Directions for this task: In the records below, some lines hold the word "knee". Copy each of those lines.

Records to use:
----

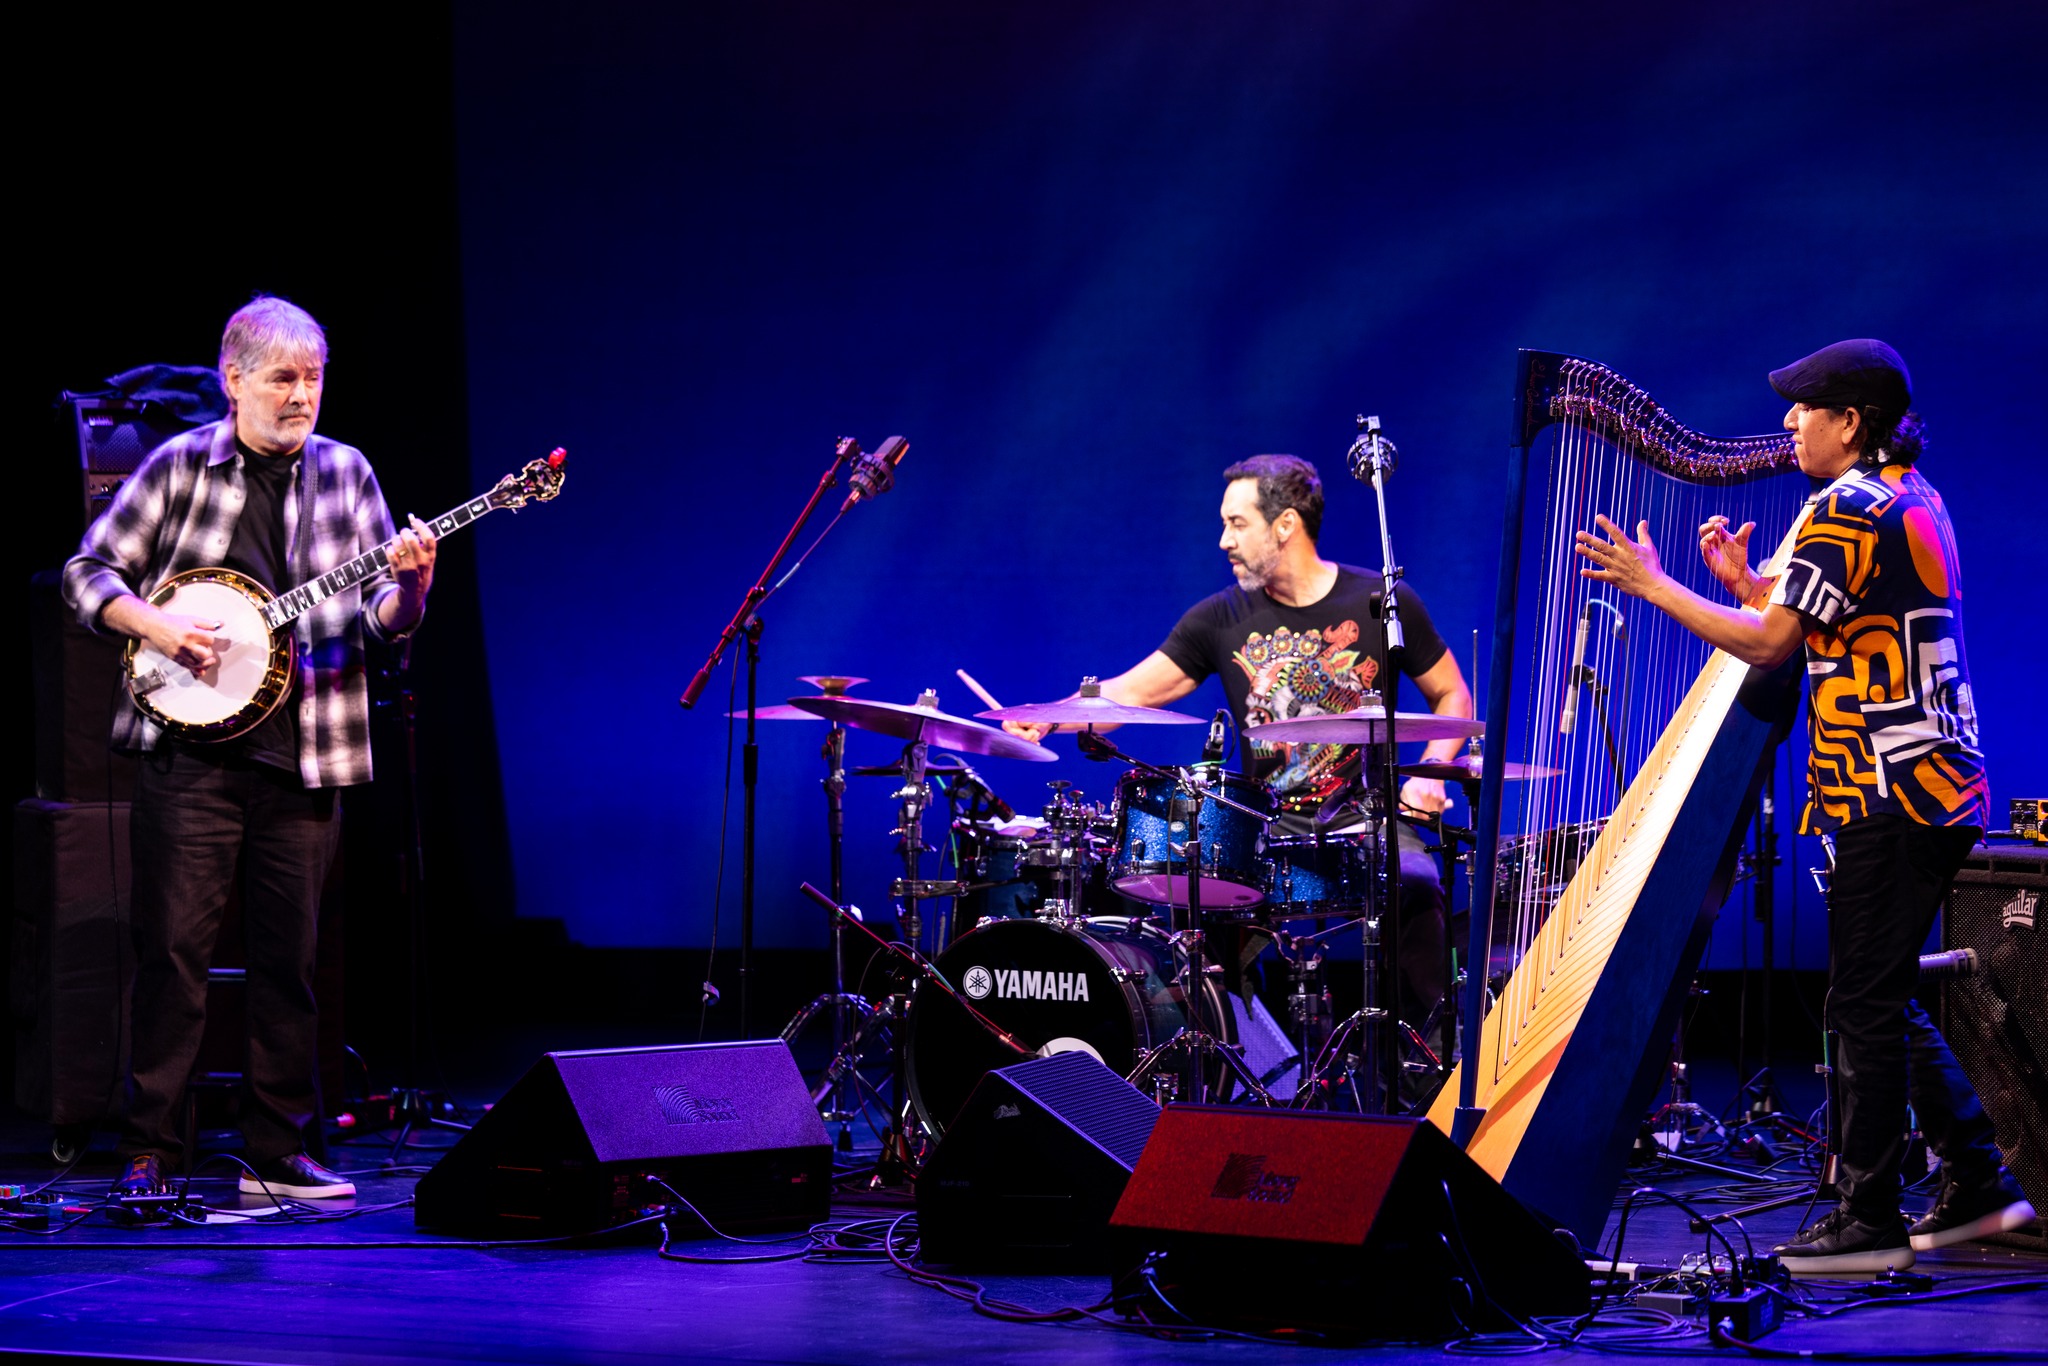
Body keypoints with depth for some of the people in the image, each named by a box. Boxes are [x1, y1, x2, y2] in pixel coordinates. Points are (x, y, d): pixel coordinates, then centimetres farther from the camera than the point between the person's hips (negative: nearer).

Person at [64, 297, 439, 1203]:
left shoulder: (344, 474, 8)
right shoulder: (180, 465, 2)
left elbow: (384, 616, 6)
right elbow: (88, 573, 4)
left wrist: (408, 586, -16)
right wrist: (159, 626, -13)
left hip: (303, 755, 3)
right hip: (189, 749, -2)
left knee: (290, 957, 6)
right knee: (172, 949, -3)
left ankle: (277, 1151, 14)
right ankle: (147, 1151, 3)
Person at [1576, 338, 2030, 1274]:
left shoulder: (1850, 510, -14)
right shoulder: (1911, 497, 17)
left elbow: (1770, 645, -14)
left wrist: (1654, 585, -7)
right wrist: (1744, 584, 15)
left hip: (1891, 793, -10)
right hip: (1935, 787, 10)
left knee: (1864, 1003, -5)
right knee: (1880, 1002, 15)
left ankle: (1868, 1220, -1)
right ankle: (1977, 1184, 18)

----

Solution to the exercise:
left knee: (290, 957, 6)
right knee: (172, 949, -3)
left knee: (1864, 1003, -5)
right knee: (1880, 1002, 15)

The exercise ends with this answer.